Gdp Revision Shows Need For A Long-term Strategy For Growth
24 May 2012 in Chamber News
• UK GDP for Q1 2012: -0.3% on the quarter, -0.1% on the year
Commenting on the revised GDP figure published today by the ONS, John Longworth, Director General of the British Chambers of Commerce (BCC), said:
“The revised GDP figure of -0.3% for the first quarter of the year underlines the need for the government to implement a bold, long-term strategy for growth. Over the past quarter, business surveys have shown that companies are more optimistic than many of the economic indicators suggest. Many of our members tell us they don’t identify with such pessimistic statistics and are cautiously optimistic. “Deficit reduction is crucial to our economy, but there are measures that the government can take to free up business to grow. Firms need to see real deregulation, improved access to finance through the creation of a state-backed business bank, robust infrastructure like transport and energy networks, and ways to help them take on more staff. Reforms to planning rules promised in Westminster must make it out to the real world so businesses can expand.

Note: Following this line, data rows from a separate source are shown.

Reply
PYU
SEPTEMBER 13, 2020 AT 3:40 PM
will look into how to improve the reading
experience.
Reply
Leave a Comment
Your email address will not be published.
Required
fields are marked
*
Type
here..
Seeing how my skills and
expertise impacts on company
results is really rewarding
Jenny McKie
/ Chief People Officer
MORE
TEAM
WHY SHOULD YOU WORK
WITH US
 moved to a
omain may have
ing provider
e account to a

“Now is not the time for short-term politics. Now is the time for a bold, enterprise-friendly government to enable business to grow in the long-term, and squeeze every drop of potential growth from companies across the country. Without this, the economy will continue to bump along the bottom rather than returning to growth.

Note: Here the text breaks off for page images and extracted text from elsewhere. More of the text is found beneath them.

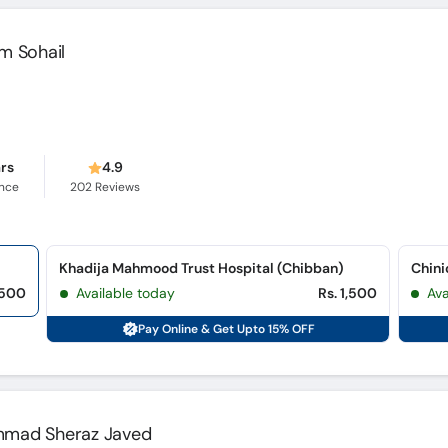
um Sohail
ars
4.9
ence
202
Reviews
Khadija Mahmood Trust Hospital (Chibban)
,500
Available today
Rs. 1,500
Ava
Pay Online & Get Upto 15% OFF
ammad Sheraz Javed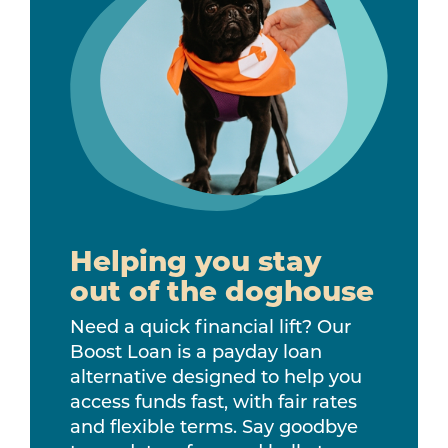
Helping you stay
out of the doghouse
Need a quick financial lift? Our
Boost Loan is a payday loan
alternative designed to help you
access funds fast, with fair rates
and flexible terms. Say goodbye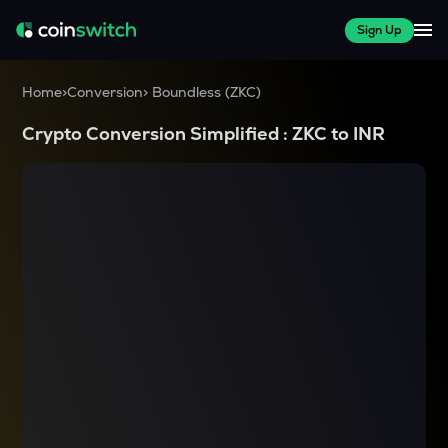
Sign Up
Home
>
Conversion
>
Boundless
(
ZKC
)
Crypto Conversion Simplified :
ZKC
to
INR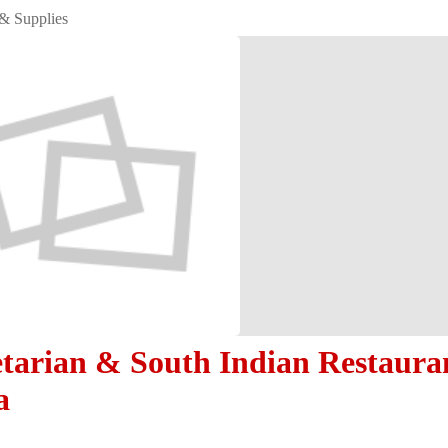
& Supplies
etarian & South Indian Restaura
a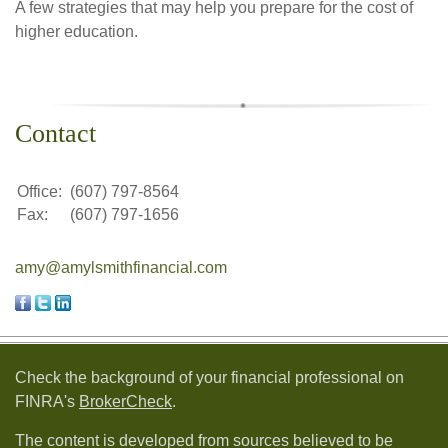
A few strategies that may help you prepare for the cost of
higher education.
Contact
Office:
(607) 797-8564
Fax:
(607) 797-1656
amy@amylsmithfinancial.com
Check the background of your financial professional on
FINRA's
BrokerCheck
.
The content is developed from sources believed to be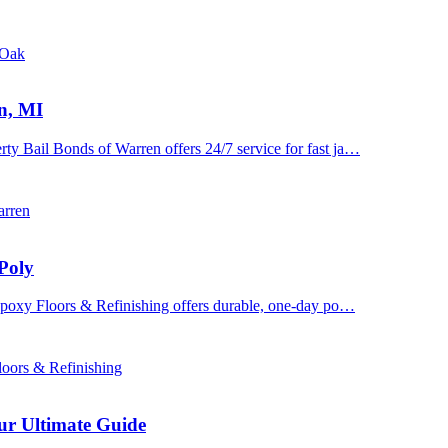
 Oak
n, MI
y Bail Bonds of Warren offers 24/7 service for fast ja…
arren
Poly
 Epoxy Floors & Refinishing offers durable, one-day po…
oors & Refinishing
ur Ultimate Guide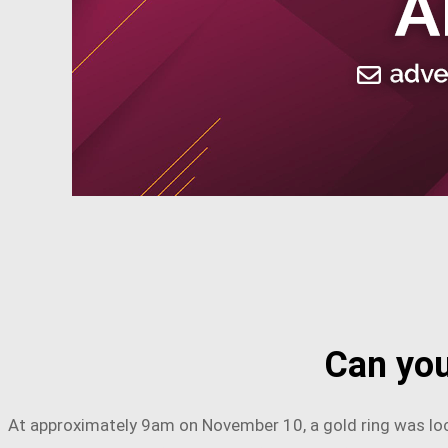
Can you
At approximately 9am on November 10, a gold ring was loc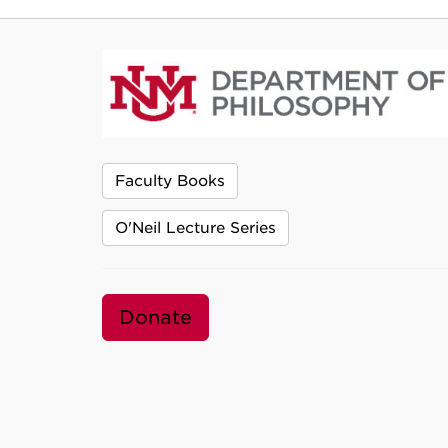
Faculty Books
O'Neil Lecture Series
Donate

“Businesses don’t need hand outs; they need a government that will facilitate growth and address market failures where they exist, for example in access to finance. If the government wants businesses to invest and grow at a time of global uncertainty, it needs to generate stability and a better business environment at home by setting business free.”

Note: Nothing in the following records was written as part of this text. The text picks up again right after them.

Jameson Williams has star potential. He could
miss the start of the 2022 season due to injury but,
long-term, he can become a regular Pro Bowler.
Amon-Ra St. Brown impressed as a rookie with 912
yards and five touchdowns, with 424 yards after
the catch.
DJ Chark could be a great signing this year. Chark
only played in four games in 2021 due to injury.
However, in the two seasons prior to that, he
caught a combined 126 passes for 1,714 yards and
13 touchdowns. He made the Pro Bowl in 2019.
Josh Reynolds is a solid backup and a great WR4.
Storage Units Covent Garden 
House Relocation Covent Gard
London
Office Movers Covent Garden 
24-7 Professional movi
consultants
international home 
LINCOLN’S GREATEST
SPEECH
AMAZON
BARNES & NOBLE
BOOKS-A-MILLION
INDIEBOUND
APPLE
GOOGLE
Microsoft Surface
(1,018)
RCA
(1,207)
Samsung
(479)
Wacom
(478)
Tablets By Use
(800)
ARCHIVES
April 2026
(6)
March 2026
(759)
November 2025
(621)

David Kern, Chief Economist at the British Chambers of Commerce said:
“The revision of GDP from -0.2% to -0.3% is disappointing but hasn’t come as a huge surprise. The fall in output from the erratic construction sector was even bigger than originally thought, and this is acting as a drag on growth. Consumer spending rose slightly but total capital investment fell, with an increase in business investment and a drop in government investment. The figures also show that imports increased more than exports. However, fundamental doubts about the accuracy of the ONS’s estimates persist. Virtually every business survey has indicated positive growth in the economy in the first quarter. Furthermore, the ONS’s own labour market figures have shown an increase in employment and a 0.9% increase in the actual number of hours worked, which makes a quarterly fall in GDP difficult to comprehend. It is possible that the GDP estimate will be revised upwards later in the year.
“The main priority is to minimise any damage to business confidence at a time when the eurozone crisis continues to put the UK economy at risk. Regardless of views surrounding the ONS estimate, it is clear that economic growth remains much too low and priorities within the government’s spending envelope should be reallocated. That means more infrastructure spending, cutting red tape and encouraging businesses to boost exports and job creation. While the deficit reduction plan must remain on course, forceful measures are needed to increase the flow of lending to credit-worthy businesses so the private sector can drive recovery.”